1. Podrán aplicar la deducción por inversión en vivienda habitual en los términos previstos en el apartado 2 de esta disposición:
a) Los contribuyentes que hubieran adquirido su vivienda habitual con anterioridad a 1 de enero de 2013 o satisfecho cantidades con anterioridad a dicha fecha para la construcción de la misma.
b) (…)
c) (…)
En todo caso, resultará necesario que el contribuyente hubiera practicado la deducción por inversión en vivienda habitual en relación con las cantidades satisfechas para la adquisición o construcción de dicha vivienda en un periodo impositivo devengado con anterioridad a 1 de enero de 2013, salvo que hubiera resultado de aplicación lo dispuesto en el artículo 68.1.2º de esta Ley en su redacción vigente a 31 de diciembre de 2012.
2. La deducción por inversión en vivienda habitual se aplicará conforme a lo dispuesto en los artículos 67.1, 68.1, 70.1, 77.1 y 78 de la Ley del Impuesto, en su redacción en vigor a 31 de diciembre de 2012, sin perjuicio de los porcentajes de deducción que conforme a lo dispuesto en la Ley 22/2009 hayan sido aprobados por la Comunidad Autónoma.

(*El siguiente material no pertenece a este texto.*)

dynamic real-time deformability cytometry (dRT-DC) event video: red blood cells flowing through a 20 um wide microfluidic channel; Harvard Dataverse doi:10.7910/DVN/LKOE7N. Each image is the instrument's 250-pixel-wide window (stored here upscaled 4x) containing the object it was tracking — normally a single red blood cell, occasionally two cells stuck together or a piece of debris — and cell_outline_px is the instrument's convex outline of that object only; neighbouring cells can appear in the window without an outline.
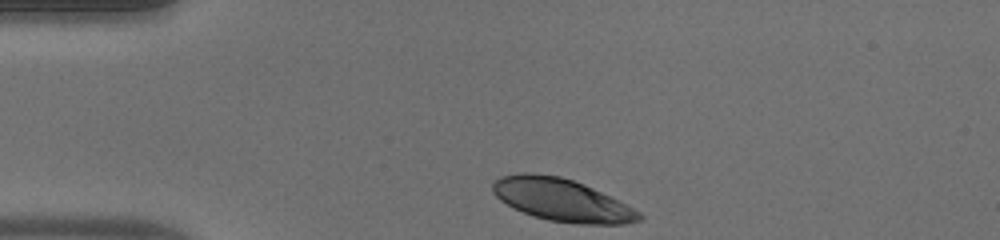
{"species": "human", "species_latin": "Homo sapiens", "temperature_condition": "warm", "stored_images_in_passage": 33, "camera_frame_rate_fps": 3000, "um_per_image_px": 0.085, "donor": {"sex": "male"}, "frame": {"image": 1, "passage_image": 1, "time_ms": 0.0, "image_size_px": [1000, 240], "cell_outline_px": [[644, 216], [640, 220], [624, 224], [576, 224], [548, 220], [532, 216], [500, 200], [492, 192], [492, 184], [500, 176], [520, 172], [532, 172], [560, 176], [584, 184], [640, 212]], "centroid_in_image_um": [47.71, 16.99], "position_along_channel_um": 37.3, "area_um2": 36.01}}
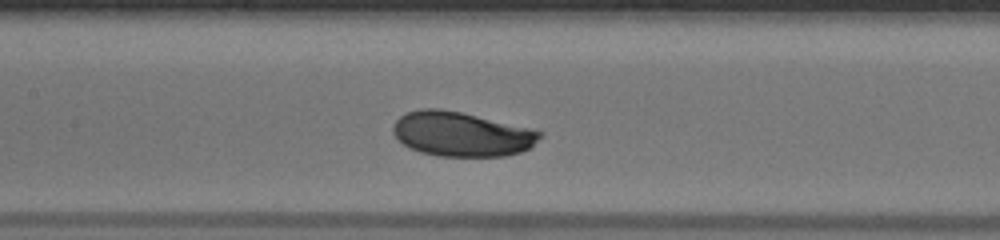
{"frame": {"image": 2, "passage_image": 14, "time_ms": 4.333, "image_size_px": [1000, 240], "cell_outline_px": [[544, 136], [528, 148], [520, 152], [504, 156], [436, 156], [420, 152], [408, 148], [392, 132], [392, 128], [396, 120], [400, 116], [408, 112], [420, 108], [440, 108], [460, 112], [528, 128], [544, 132]], "centroid_in_image_um": [39.21, 11.4], "position_along_channel_um": 168.2, "area_um2": 37.92}}
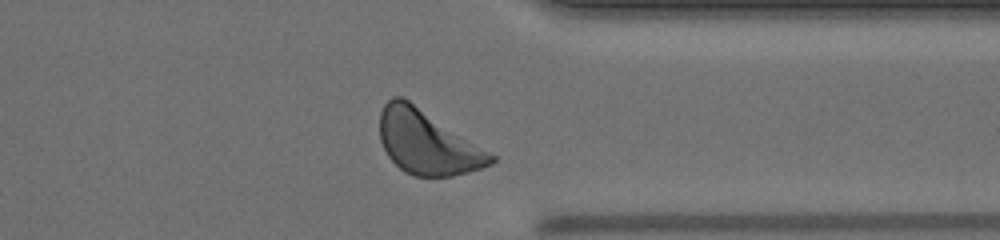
{"frame": {"image": 3, "passage_image": 30, "time_ms": 9.667, "image_size_px": [1000, 240], "cell_outline_px": [[496, 160], [492, 164], [468, 172], [452, 176], [416, 176], [404, 172], [388, 156], [380, 140], [380, 112], [384, 104], [392, 96], [400, 96], [408, 100], [496, 156]], "centroid_in_image_um": [36.3, 12.11], "position_along_channel_um": 375.1, "area_um2": 40.81}, "authors_computed_cell_mechanics": {"area_um2": 37.6278, "velocity_mm_per_s": 3.9473, "shape_relaxation_time_tau1_ms": 2.1141, "shape_relaxation_time_tau2_ms": null, "deformation_change_tau1": 0.1087, "deformation_change_tau2": null}}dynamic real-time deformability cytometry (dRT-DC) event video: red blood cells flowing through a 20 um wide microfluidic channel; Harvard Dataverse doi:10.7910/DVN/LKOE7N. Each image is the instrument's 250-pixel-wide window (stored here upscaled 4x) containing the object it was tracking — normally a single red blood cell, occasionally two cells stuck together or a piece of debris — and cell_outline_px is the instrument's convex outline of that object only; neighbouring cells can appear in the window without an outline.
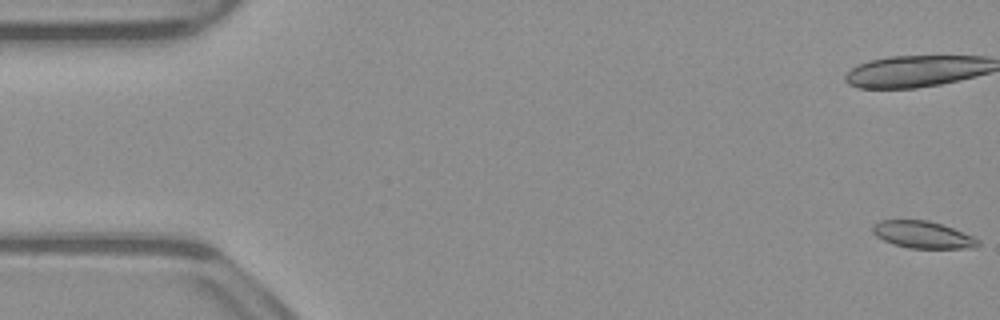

3. Los contribuyentes que por aplicación de lo establecido en esta disposición ejerciten el derecho a la deducción estarán obligados, en todo caso, a presentar declaración por este Impuesto y el importe de la deducción así calculada minorará el importe de la suma de la cuota íntegra estatal y autonómica del Impuesto a los efectos previstos en el apartado 2 del artículo 69 de esta Ley.
4. (…)”
De lo anteriormente dispuesto se desprende que a partir de 1 de enero de 2013 se suprime la deducción por inversión en vivienda habitual para todos los contribuyentes si bien, se introduce un régimen transitorio para aquellos contribuyentes que hubieran adquirido su vivienda habitual con anterioridad a 1 de enero de 2013, que podrán seguir aplicando la deducción por inversión en vivienda habitual.

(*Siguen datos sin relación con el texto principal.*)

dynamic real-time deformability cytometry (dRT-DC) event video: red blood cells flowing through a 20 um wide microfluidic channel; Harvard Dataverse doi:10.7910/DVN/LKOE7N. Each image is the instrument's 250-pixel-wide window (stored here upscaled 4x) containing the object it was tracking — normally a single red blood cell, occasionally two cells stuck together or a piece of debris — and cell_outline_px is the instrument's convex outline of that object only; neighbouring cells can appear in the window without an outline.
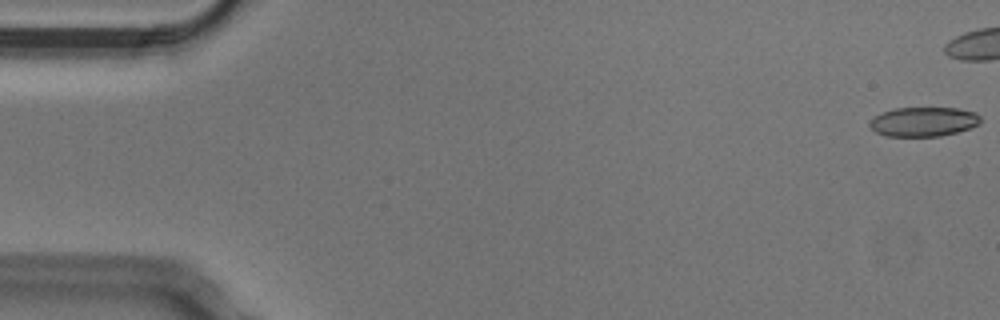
{"species": "Egyptian fruit bat (a non-hibernating species)", "species_latin": "Rousettus aegyptiacus", "temperature_condition": "cold", "stored_images_in_passage": 12, "camera_frame_rate_fps": 3000, "um_per_image_px": 0.085, "animal": {"sex": "male"}, "frame": {"image": 1, "passage_image": 1, "time_ms": 0.0, "image_size_px": [1000, 320], "cell_outline_px": [[980, 124], [956, 132], [940, 136], [884, 136], [876, 132], [868, 124], [876, 116], [884, 112], [896, 108], [960, 108], [976, 112], [980, 116]], "centroid_in_image_um": [78.53, 10.34], "position_along_channel_um": 6.5, "area_um2": 18.84}}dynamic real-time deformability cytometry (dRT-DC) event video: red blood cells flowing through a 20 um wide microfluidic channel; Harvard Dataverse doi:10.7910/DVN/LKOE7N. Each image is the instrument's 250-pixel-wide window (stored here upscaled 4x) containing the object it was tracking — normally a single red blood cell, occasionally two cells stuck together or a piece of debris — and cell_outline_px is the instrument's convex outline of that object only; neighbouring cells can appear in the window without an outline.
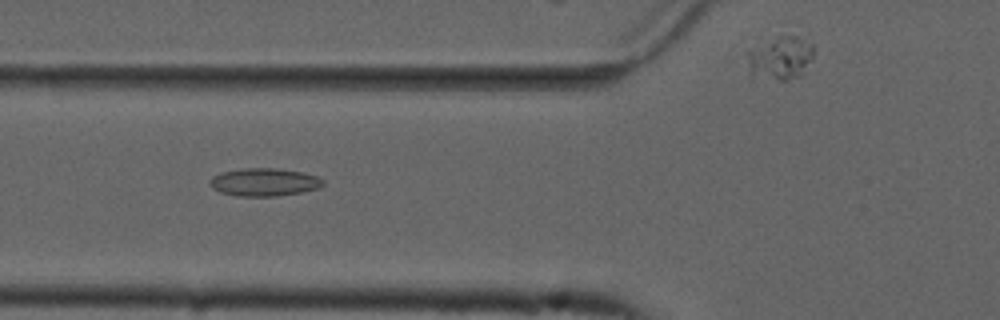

Ahora bien, al respecto debe tenerse en cuenta que para acceder al citado régimen transitorio será necesario, además, que el contribuyente hubiera practicado la deducción por inversión en vivienda habitual en relación con las cantidades satisfechas por la adquisición de dicha vivienda en un periodo impositivo devengado con anterioridad a 1 de enero de 2013, salvo que hubiera resultado de aplicación lo dispuesto en el artículo 68.1.2º de la LIRPF en su redacción vigente a 31 de diciembre de 2012.
En el caso de que resulte de aplicación el citado régimen transitorio, la deducción se aplicará conforme a lo dispuesto en los artículos 67.1, 68.1, 70.1, 77.1, y 78 de la Ley del Impuesto en su redacción en vigor a 31 de diciembre de 2012, sin perjuicio de los porcentajes de deducción que conforme a lo dispuesto en la Ley 22/2009 hayan sido aprobados por la Comunidad Autónoma. Igualmente, resultarán de aplicación lo establecido en los artículos 54 a 56 y disposiciones transitorias novena y décima del Reglamento del Impuesto, aprobado por el Real Decreto 439/2007, de 30 de marzo (BOE del 31 de marzo), en adelante RIRPF.
Por tanto, en el supuesto planteado, el consultante, al haber adquirido su vivienda habitual con anterioridad a 1 de enero de 2013 y haber practicado por ello la deducción en el ejercicio precedente, le será de aplicación el régimen transitorio, teniendo derecho a continuar practicado la deducción a partir de 1 de enero de 2013 por las cantidades que por su mitad indivisa satisfaga en cada ejercicio con fondos propios, y por la mitad de las cantidades que satisfagan con fondos gananciales para amortizar cada uno de los préstamos que gravan, respectivamente, la adquisición de cada una de las dos mitades indivisas de la vivienda.
Lo que comunico a Vd. con efectos vinculantes, conforme a lo dispuesto en el apartado 1 del artículo 89 de la Ley 58/2003, de 17 de diciembre, General Tributaria.